BCG Matrix or the Boston Consulting group’s product portfolio matrix is a tool designed to use in long term strategic planning. This helps organizations to analyze their product portfolio and decide what product should be discontinued, on what product the organization should invest more and what product needs to be developed.
This analyzing tool was created by Bruce D. Henderson in 1970 as a help to Boston Consulting Group. They used this BCG Matrix in analyzing their product line and in strategic planning. Boston Consulting Group used the BCG matrix to decide on the resource allocation for their product line.
BCG Matrix can be used as an analytical tool in strategic management, Product management, Marketing as well as portfolio analysis. It is a widely used marketing tool in the modern business world.
There are four elements in the BCG Matrix.
- Cash Cows
- Question Marks
Dogs or Pets in an organization’s product line are the products that have a low market share in mature, slow-growing business industry. Due to the slow rate of growth, these products are considered as the ones that should be liquidated, sold or re positioned. The break-even of these products is barely generating sufficient cash to maintain the market share of the product.
Even though there are social benefits of maintaining the product, in the accounting perspective, maintaining such a product has adverse effects on the organization as it is not generating any profit for the organization. These can adversely affect the organization’s return on asset ratio as well. Dogs can be found in the lower right quadrant in the BCG Matrix. Due to the low market share and the slow growth, Dogs can be turned in to cash traps which can tie up the organization’s funds for a long period without any use or profit.
The products that have slow- growth but with a large market share currently are the Cash cow products. The idea behind this concept is to milk these products as much as possible without killing the cow. same as that, the organization should earn profit as much as possible using the product in the existing market share without discontinuing the product and with a little investment. These products generate an income that exceeds the cost of the product. Cash cow scenarios can be seen in mature markets, considered as boring and settled. Cash cows can be seen in the lower left quadrant of the BCG matrix. Cash cows will eventually move to the Dogs quadrant.
Question marks are also known as ‘adopted children’ and ‘wild dogs’. These are products that operate with a low market share but with a high-growth market. It is not recognized that these types of products will become a star or whether it will drop into the Dogs quadrant. Question marks have huge growth potential and the ability to capture a bigger market share.
If the organization wants to push the product to the star quadrant, they need to do a significant investment in the product. This investment is a risk to the organization as it can require a huge investment to push the product to a level where it can generate a profit. Question markets can be mostly seen in the starting level of many products.
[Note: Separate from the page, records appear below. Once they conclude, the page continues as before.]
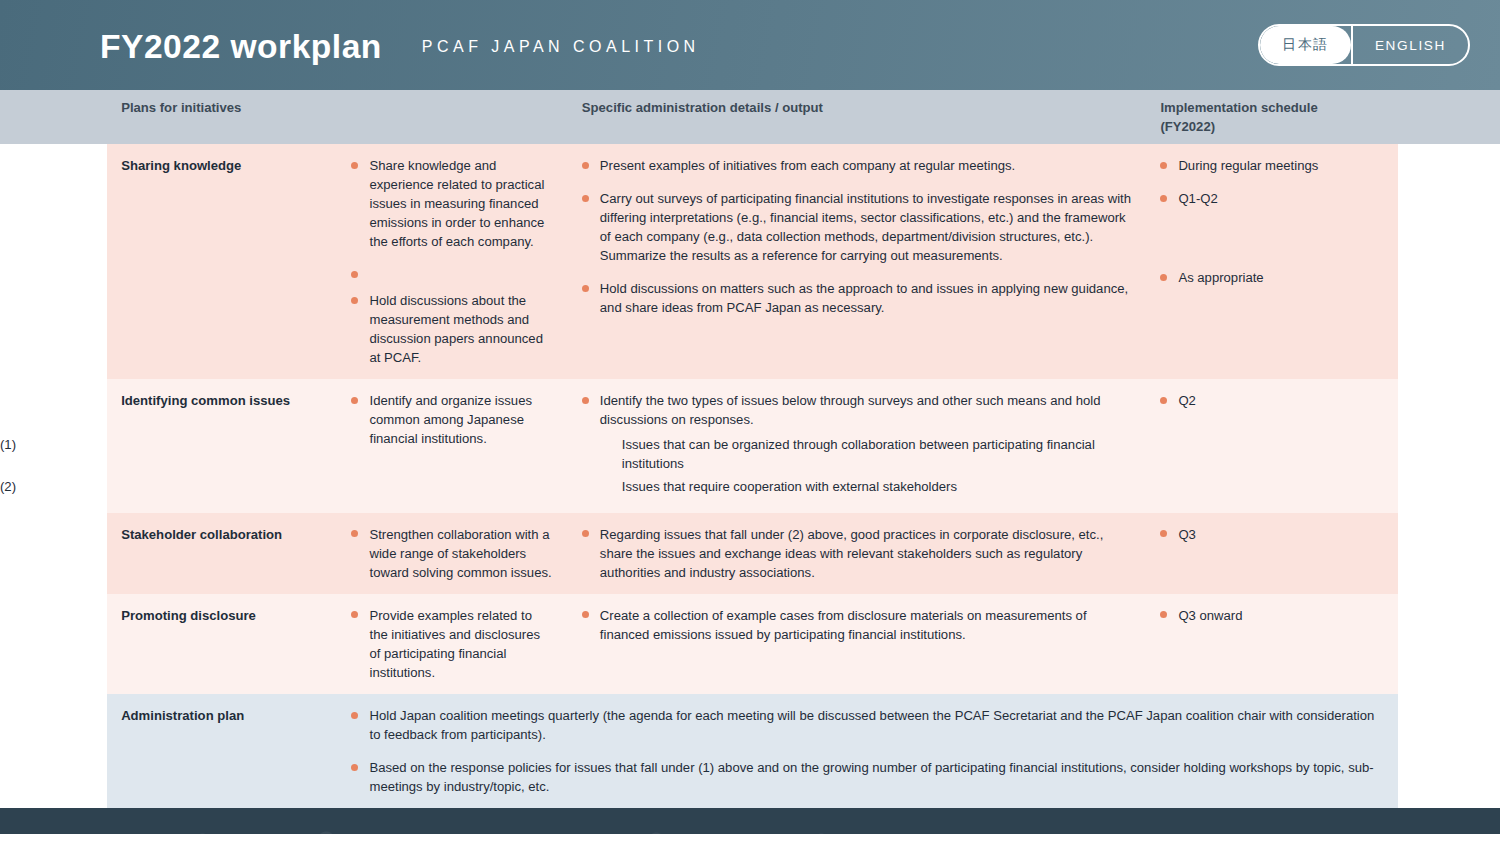FY2022 workplan
PCAF Japan Coalition
日本語 ENGLISH
| | Plans for initiatives | Specific administration details / output | Implementation schedule (FY2022) | |
| --- | --- | --- | --- | --- |
| | Sharing knowledge | Share knowledge and experience related to practical issues in measuring financed emissions in order to enhance the efforts of each company. Hold discussions about the measurement methods and discussion papers announced at PCAF. | Present examples of initiatives from each company at regular meetings. Carry out surveys of participating financial institutions to investigate responses in areas with differing interpretations (e.g., financial items, sector classifications, etc.) and the framework of each company (e.g., data collection methods, department/division structures, etc.). Summarize the results as a reference for carrying out measurements. Hold discussions on matters such as the approach to and issues in applying new guidance, and share ideas from PCAF Japan as necessary. | During regular meetings Q1-Q2 As appropriate | |
| | Identifying common issues | Identify and organize issues common among Japanese financial institutions. | Identify the two types of issues below through surveys and other such means and hold discussions on responses. (1) Issues that can be organized through collaboration between participating financial institutions (2) Issues that require cooperation with external stakeholders | Q2 | |
| | Stakeholder collaboration | Strengthen collaboration with a wide range of stakeholders toward solving common issues. | Regarding issues that fall under (2) above, good practices in corporate disclosure, etc., share the issues and exchange ideas with relevant stakeholders such as regulatory authorities and industry associations. | Q3 | |
| | Promoting disclosure | Provide examples related to the initiatives and disclosures of participating financial institutions. | Create a collection of example cases from disclosure materials on measurements of financed emissions issued by participating financial institutions. | Q3 onward | |
| | Administration plan | Hold Japan coalition meetings quarterly (the agenda for each meeting will be discussed between the PCAF Secretariat and the PCAF Japan coalition chair with consideration to feedback from participants). Based on the response policies for issues that fall under (1) above and on the growing number of participating financial institutions, consider holding workshops by topic, sub-meetings by industry/topic, etc. | |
If the question marks are unable to become the market leader even after the investment by the organization, they will eventually end up in the Dogs quadrant. Due to this reason, any organization needs to analyze the question marks carefully and decide whether to invest in the product and push it to the star level or to give up on the product and put it in the Dogs quadrant. Question marks can be seen on the upper right side in the BCG Matrix.
Stars can be considered as the products that are in the organization product line with high market share and high market growth. These products can be seen in the fast-growing industry. Stars generate a high income to the organization and also consumes a large amount of money from the organization. This can be the leading product in the market, but it requires a huge amount of investment to survive in the market. Stars can be seen in the upper left quadrant in the BCG matrix. Star can remain as the market leader for a certain period and it will eventually turn in to a cash cow when the overall market growth rate declines.